Top of TEXT SHOWN

09:12 I think it's just so important to show, Tim,
09:14 that you can be in conversation with someone and it doesn't necessarily need
09:19 to end in agreement.
09:22 But it also doesn't need to end in a lack of civility.
09:27 Like, can we not be at a dinner, have a difference of opinion,
09:31 and not the end of it isn't slamming doors and screaming at each other
09:35 across the way?
09:36 To be able to actually sit in these scenes,
09:39 to be in the scene with Nick Offerman, to be in the scene with Connie,
09:42 to be able to hear things that are different from your own opinion.
09:45 But at this point, we don't even want to know people.
09:51 We will just take them off our social media feed and pretend like they don't
09:54 exist if they don't exactly agree with us.
09:57 And we are in a world that really promotes that kind of bifurcation and
10:01 separation of people with different ideas.
10:03 And so I just thought it was important to render those images in this film,
10:07 to be able to show people, adults, being in conversation,
10:11 having a difference of opinion.
10:13 And certainly it even exists within my film.
10:15 There are parts of the book that I may not disagree,
10:20 I may not agree with totally, but I still engage with the book.
10:23 I still read it again. I still try to understand.
10:26 So it's exactly what you're talking about.
10:28 And I don't see that enough in films.
10:30 And I really was pleased that we were able to kind of show some examples of
10:36 what I hope we can get to.
10:38 [Music]
10:43 Millennia ago, Dalits were called the untouchables of India.
10:48 [Music]
10:51 Enforced into the degrading work of manual scavenging.
10:56 The practice of cleaning excrement from toilets and open drains by hand in
11:02 exchange for leftover food.
11:05 [Music]
11:11 The only thing that they have to protect their bodies is oil.
11:17 Each other and their prayers.
11:21 [Music]
11:25 To refuse is to invite severe punishment or death.
11:31 This persists to this day.
11:33 And that's why everything like in New Delhi with the Dalits,
11:36 actually using real Dalits in the film sort of talks about that sort of blend
11:40 between what reality is and what cinema can be.
11:44 And that's transforming now too.
11:46 Could you talk about doing that and finding those sort of moments in the film
11:51 that are those quiet moments?
11:53 Like even when Anjana is looking at the cage and she sees somebody in cage
11:59 and other people see it protected.
12:01 Is there sort of a weird sort of dichotomy there?
12:05 Yeah. I mean, I think there – it's what you're talking about in perspective.
12:10 We're two different people and we can look at the same thing and that same
12:14 thing will mean different things to us.
12:16 And so as we traveled the world, as we spoke with Dalit scholars and activists
12:22 and lay people and religious people and all students,
12:28 we found a shocking thing.
12:34 Dalits are not a monolith.
12:36 They are like any other people in the world.
12:39 They have their own opinions as an individual.
12:42 And so I think that's such a big part of our examination of caste.
12:46 The dehumanization of people is what allows caste to fester.
12:51 But when you look at a person and you're able to speak with them individually
12:54 and understand, well, just because you're Dalit doesn't mean you mean this
12:57 or that you've had this experience just because you're African American
12:59 doesn't mean this, just because you're of a certain age or you live in this state
13:03 doesn't mean you believe this.
13:05 And so these are the kinds of things that we hope the film challenges,
13:09 hope the film promotes, that idea of individualism in its best form,
13:14 which is I am me, regard me as a human being just as you regard yourself.
13:18 [Music]
13:21 Are you interested in writing something for us?
13:23 I don't do assignments anymore.
13:25 You're a better writer than most people do anything.
13:27 Have you heard the tapes?
13:29 No. Of what?
13:31 [Radio chatter]
13:34 Hey, we've had some break-ins in my neighborhood and there's a real suspicious guy.
13:39 Looks like he's up to no good or something.
13:42 [Music]
13:46 I want to be in the story.
13:49 [Music]
13:51 Really inside the story.
13:54 [Music]
13:56 And build a thesis that shows how all of this is linked.

Bottom of TEXT SHOWN

WORK REQUEST A -
According to the transcript, what were Dalits called millennia ago?
WORK REQUEST B -
Retype the transcript, beginning at the words "12:51 But when" and stopping after "you regard yourself.".

Top of DATASET RECORDS

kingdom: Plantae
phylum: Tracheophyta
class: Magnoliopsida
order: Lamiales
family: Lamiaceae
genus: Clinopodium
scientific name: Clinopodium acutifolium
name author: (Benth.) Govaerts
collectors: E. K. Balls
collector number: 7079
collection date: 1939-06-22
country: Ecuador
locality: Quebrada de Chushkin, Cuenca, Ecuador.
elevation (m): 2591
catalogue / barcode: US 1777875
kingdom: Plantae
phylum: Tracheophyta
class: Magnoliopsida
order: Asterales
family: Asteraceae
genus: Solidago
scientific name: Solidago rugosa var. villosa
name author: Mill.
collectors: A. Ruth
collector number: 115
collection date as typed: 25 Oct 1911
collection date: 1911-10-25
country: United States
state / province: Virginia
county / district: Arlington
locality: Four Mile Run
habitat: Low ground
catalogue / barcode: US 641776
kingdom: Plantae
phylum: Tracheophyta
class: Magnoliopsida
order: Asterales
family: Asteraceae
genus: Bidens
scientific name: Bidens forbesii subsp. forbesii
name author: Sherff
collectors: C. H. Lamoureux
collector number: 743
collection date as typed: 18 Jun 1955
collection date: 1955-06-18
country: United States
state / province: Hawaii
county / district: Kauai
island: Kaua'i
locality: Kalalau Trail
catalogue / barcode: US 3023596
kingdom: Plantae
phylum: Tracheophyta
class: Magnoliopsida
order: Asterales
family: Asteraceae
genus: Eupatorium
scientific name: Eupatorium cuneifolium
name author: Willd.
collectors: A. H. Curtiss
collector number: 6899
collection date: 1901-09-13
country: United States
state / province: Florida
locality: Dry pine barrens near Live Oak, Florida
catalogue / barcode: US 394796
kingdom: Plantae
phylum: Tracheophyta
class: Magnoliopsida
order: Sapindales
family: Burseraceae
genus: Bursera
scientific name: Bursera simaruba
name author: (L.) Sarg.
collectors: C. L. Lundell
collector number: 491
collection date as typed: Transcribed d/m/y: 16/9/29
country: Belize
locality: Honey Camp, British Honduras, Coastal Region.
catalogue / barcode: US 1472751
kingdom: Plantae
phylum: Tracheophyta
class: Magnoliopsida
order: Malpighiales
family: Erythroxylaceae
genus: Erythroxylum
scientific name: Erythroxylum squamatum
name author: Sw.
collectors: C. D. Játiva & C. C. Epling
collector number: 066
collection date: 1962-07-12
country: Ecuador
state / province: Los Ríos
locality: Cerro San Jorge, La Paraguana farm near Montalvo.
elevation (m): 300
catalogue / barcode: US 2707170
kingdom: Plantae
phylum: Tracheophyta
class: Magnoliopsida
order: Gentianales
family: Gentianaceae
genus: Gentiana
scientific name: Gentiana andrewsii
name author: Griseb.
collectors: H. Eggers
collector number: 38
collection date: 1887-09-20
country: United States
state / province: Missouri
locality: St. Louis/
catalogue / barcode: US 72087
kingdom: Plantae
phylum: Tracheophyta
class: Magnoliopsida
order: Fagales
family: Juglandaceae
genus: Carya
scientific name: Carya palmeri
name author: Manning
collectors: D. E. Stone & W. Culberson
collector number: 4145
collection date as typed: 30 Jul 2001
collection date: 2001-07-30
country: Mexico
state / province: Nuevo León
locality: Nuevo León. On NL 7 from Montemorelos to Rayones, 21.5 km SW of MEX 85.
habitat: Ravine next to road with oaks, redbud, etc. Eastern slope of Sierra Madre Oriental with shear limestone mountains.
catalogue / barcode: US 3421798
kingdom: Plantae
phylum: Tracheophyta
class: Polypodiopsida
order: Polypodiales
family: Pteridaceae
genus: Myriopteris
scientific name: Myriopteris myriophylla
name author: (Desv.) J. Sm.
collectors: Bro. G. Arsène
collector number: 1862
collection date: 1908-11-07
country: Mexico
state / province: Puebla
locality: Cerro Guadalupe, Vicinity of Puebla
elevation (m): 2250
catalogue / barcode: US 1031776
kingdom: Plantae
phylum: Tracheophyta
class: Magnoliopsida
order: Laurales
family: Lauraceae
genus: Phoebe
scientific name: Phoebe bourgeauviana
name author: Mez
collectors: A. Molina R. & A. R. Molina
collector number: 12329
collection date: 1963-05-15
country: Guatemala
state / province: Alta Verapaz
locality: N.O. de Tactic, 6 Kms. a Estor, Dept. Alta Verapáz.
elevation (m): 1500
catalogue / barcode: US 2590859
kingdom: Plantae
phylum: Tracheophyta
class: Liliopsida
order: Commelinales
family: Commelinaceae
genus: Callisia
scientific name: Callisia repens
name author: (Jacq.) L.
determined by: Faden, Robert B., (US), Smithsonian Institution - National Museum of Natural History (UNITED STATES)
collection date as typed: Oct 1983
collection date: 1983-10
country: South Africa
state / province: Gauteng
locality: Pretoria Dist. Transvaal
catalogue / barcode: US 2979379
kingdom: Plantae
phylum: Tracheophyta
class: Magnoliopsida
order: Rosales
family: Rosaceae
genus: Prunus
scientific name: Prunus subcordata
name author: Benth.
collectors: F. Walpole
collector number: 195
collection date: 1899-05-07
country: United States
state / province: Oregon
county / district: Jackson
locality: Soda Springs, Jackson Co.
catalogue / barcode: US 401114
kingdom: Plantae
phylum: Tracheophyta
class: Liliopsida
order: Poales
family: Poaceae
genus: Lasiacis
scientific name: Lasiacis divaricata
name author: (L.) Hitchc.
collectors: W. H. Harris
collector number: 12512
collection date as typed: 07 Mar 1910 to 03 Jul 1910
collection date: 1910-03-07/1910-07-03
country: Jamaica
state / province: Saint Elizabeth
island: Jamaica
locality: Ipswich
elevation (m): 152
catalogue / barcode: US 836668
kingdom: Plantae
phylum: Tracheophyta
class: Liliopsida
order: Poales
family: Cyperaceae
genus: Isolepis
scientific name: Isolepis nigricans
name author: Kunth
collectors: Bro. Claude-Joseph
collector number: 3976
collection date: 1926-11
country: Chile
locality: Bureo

Bottom of DATASET RECORDS

PROBLEM SOLUTION A -
The untouchables of India.

PROBLEM SOLUTION B -
12:51 But when you look at a person and you're able to speak with them individually
12:54 and understand, well, just because you're Dalit doesn't mean you mean this
12:57 or that you've had this experience just because you're African American
12:59 doesn't mean this, just because you're of a certain age or you live in this state
13:03 doesn't mean you believe this.
13:05 And so these are the kinds of things that we hope the film challenges,
13:09 hope the film promotes, that idea of individualism in its best form,
13:14 which is I am me, regard me as a human being just as you regard yourself.